Lots of people have been sucked in to the lab leak conspiracy theory based on reporting in newspapers and magazines. One of the widely-cited sources is an article published in Newsweek on June 2, 2021. The focus of the article is on How Amateur Sleuths Broke the Wuhan Lab Story and Embarrassed the Media. Those "amateur sleuths" go by the name "Decentralized Radical Autonomous Search Team Investigating COVID-19" or DRASTIC. I'm not interested in them; I'm interested in scientific facts so let's look at all of the so-called "facts" in the Newsweek article. I'll leave it up to you, dear reader, to judge whether the media should be embarrassed by this story.

Newsweek statment #1: Thanks to DRASTIC, we now know that the Wuhan Institute of Virology had an extensive collection of coronaviruses gathered over many years of foraging in the bat caves, and that many of them—including the closest known relative to the pandemic virus, SARS-CoV-2—came from a mineshaft where three men died from a suspected SARS-like disease in 2012.

*Task instructions:*
- A) Translate this sentence from the lab leak passage into Spanish: "One of the widely-cited sources is an article published in Newsweek on June 2, 2021."
- B) Write out the lab leak passage word for word, from "Lots of people" to "by this story.".
The listing has no connection to the lab leak passage.

*Stored items:*
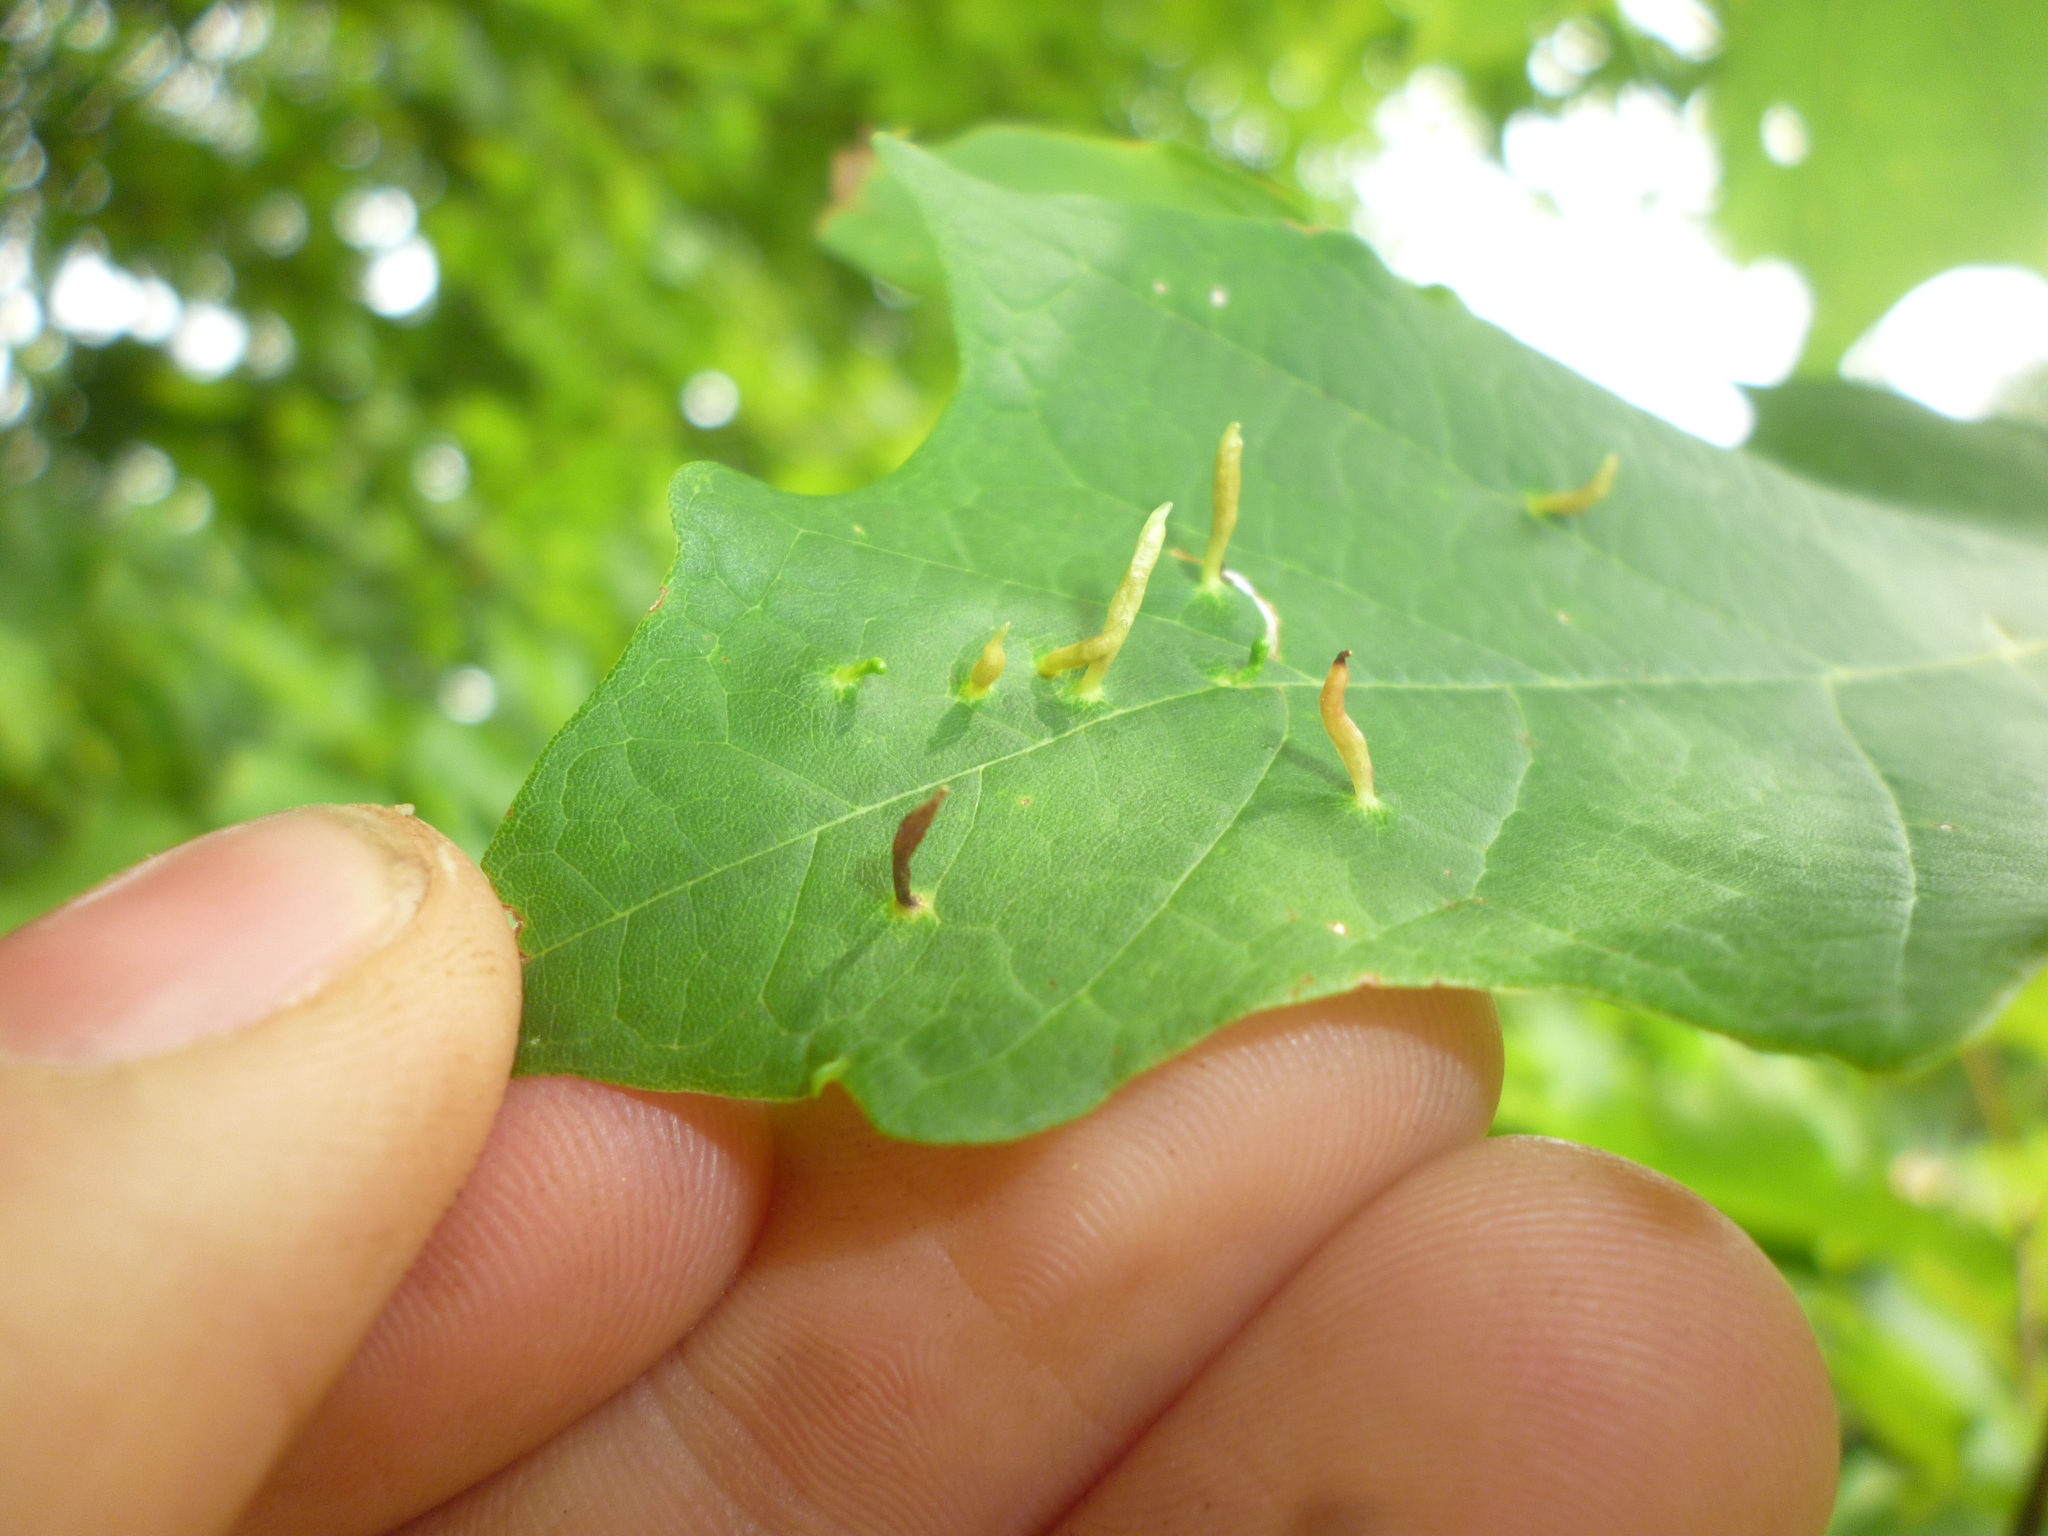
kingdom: Animalia
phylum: Arthropoda
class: Arachnida
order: Trombidiformes
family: Eriophyidae
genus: Vasates
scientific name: Vasates aceriscrumena
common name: Maple spindle gall mite
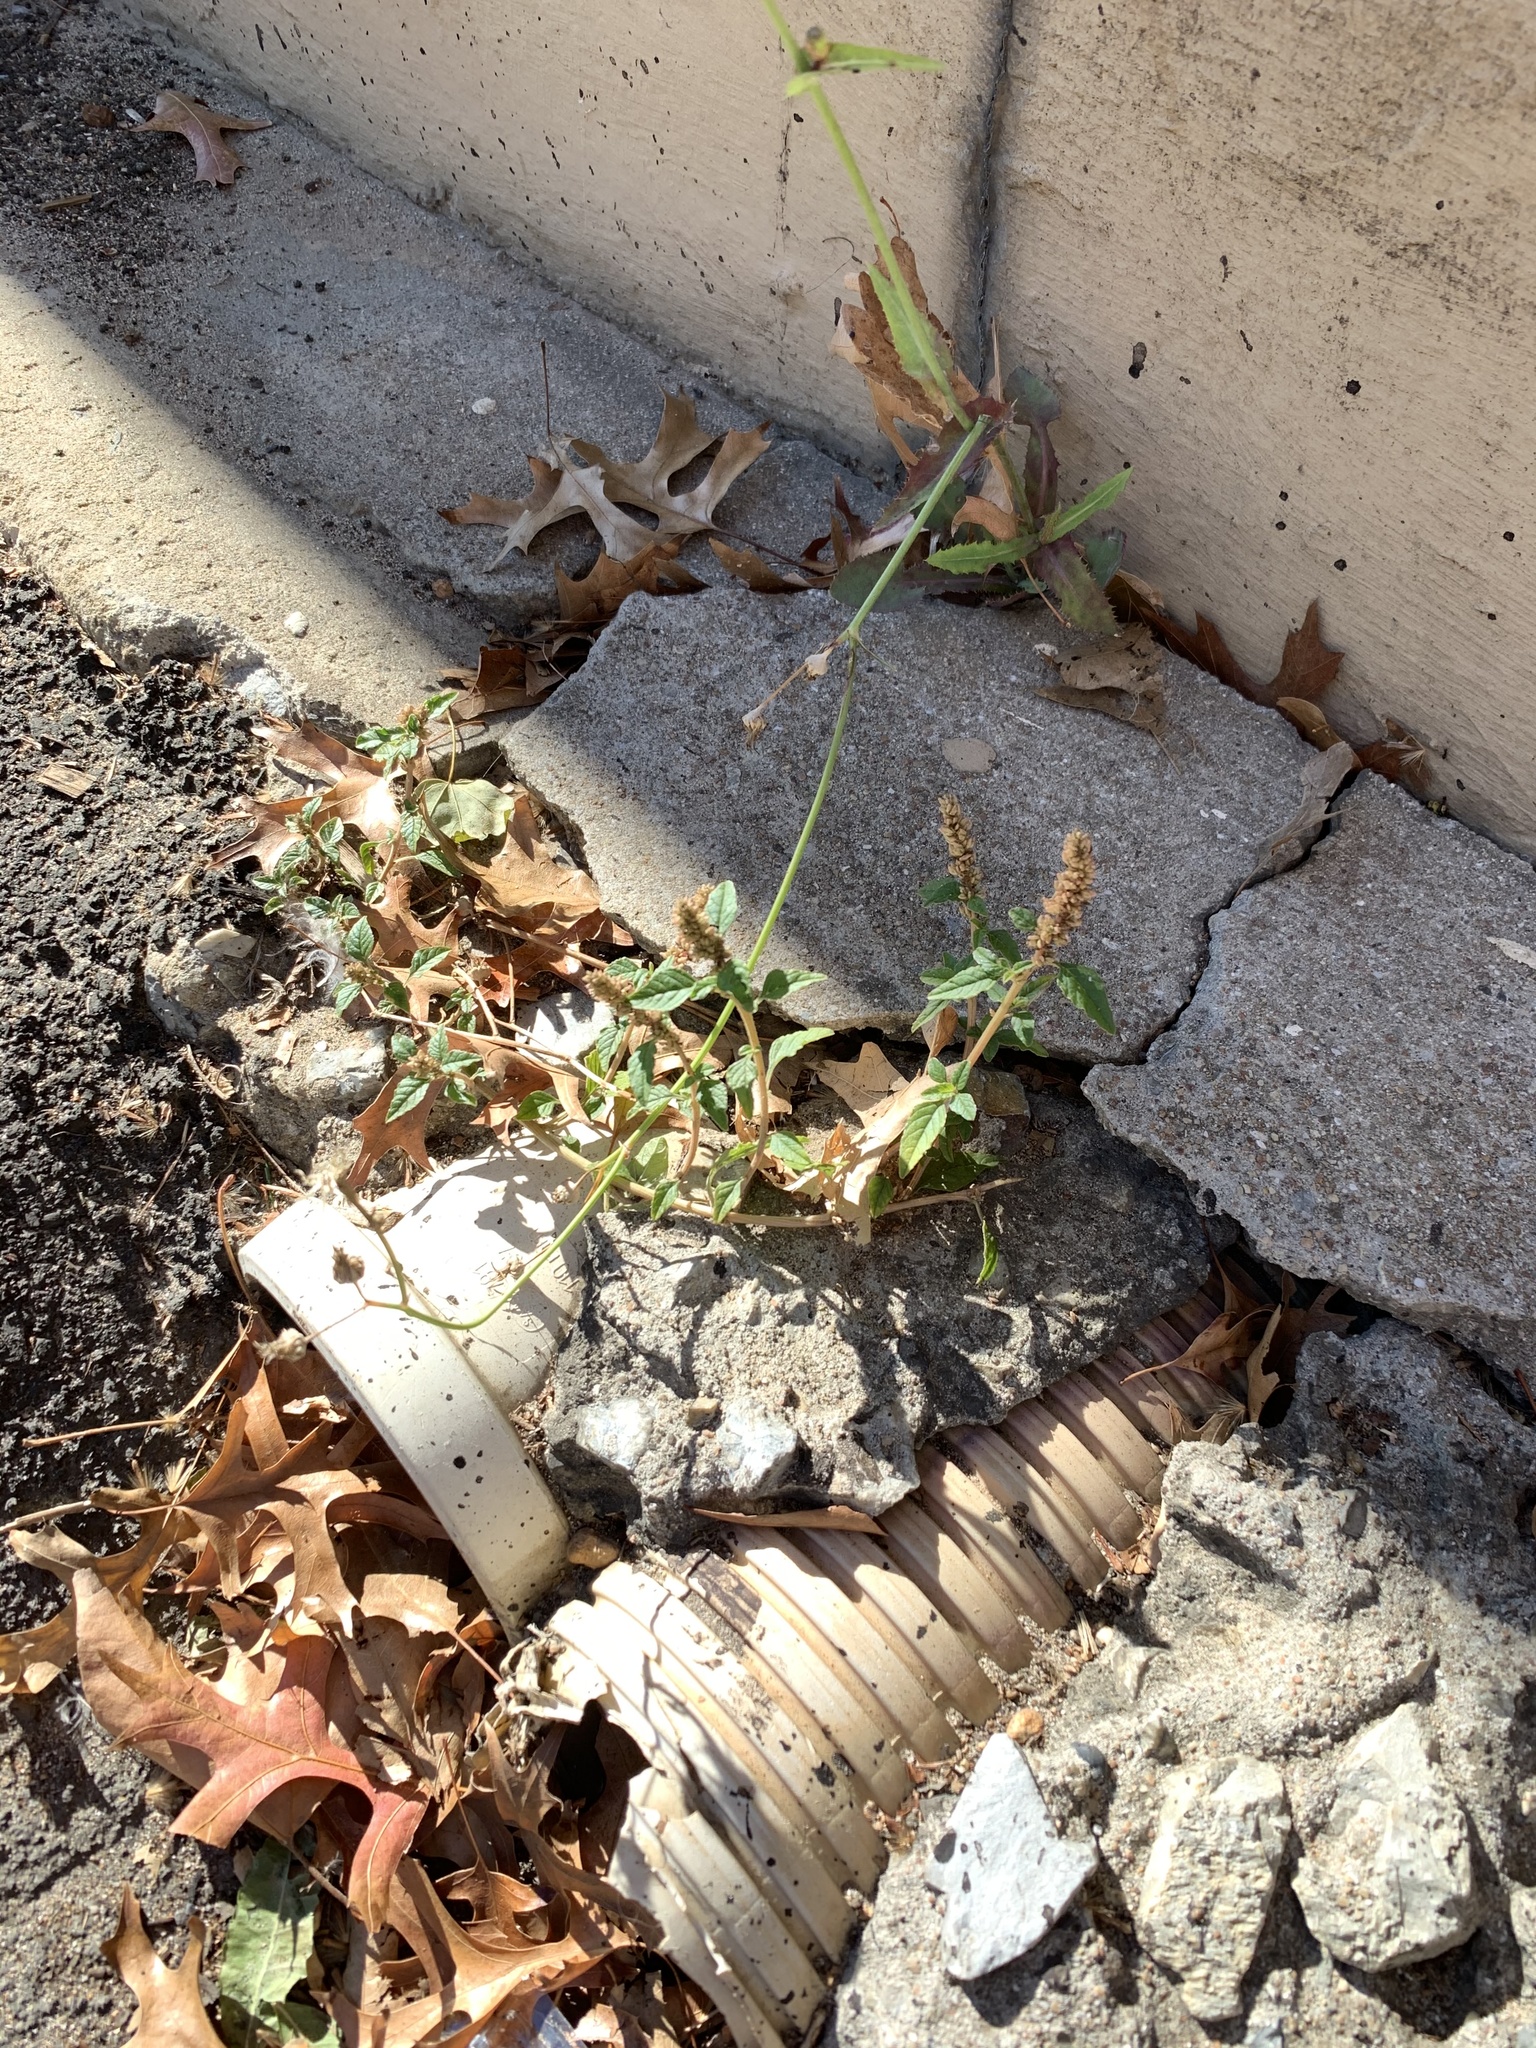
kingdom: Plantae
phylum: Tracheophyta
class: Magnoliopsida
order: Caryophyllales
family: Amaranthaceae
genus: Amaranthus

*Solved problems:*
- A) Una de las fuentes ampliamente citadas es un artículo publicado en Newsweek el 2 de junio de 2021.

- B)
Lots of people have been sucked in to the lab leak conspiracy theory based on reporting in newspapers and magazines. One of the widely-cited sources is an article published in Newsweek on June 2, 2021. The focus of the article is on How Amateur Sleuths Broke the Wuhan Lab Story and Embarrassed the Media. Those "amateur sleuths" go by the name "Decentralized Radical Autonomous Search Team Investigating COVID-19" or DRASTIC. I'm not interested in them; I'm interested in scientific facts so let's look at all of the so-called "facts" in the Newsweek article. I'll leave it up to you, dear reader, to judge whether the media should be embarrassed by this story.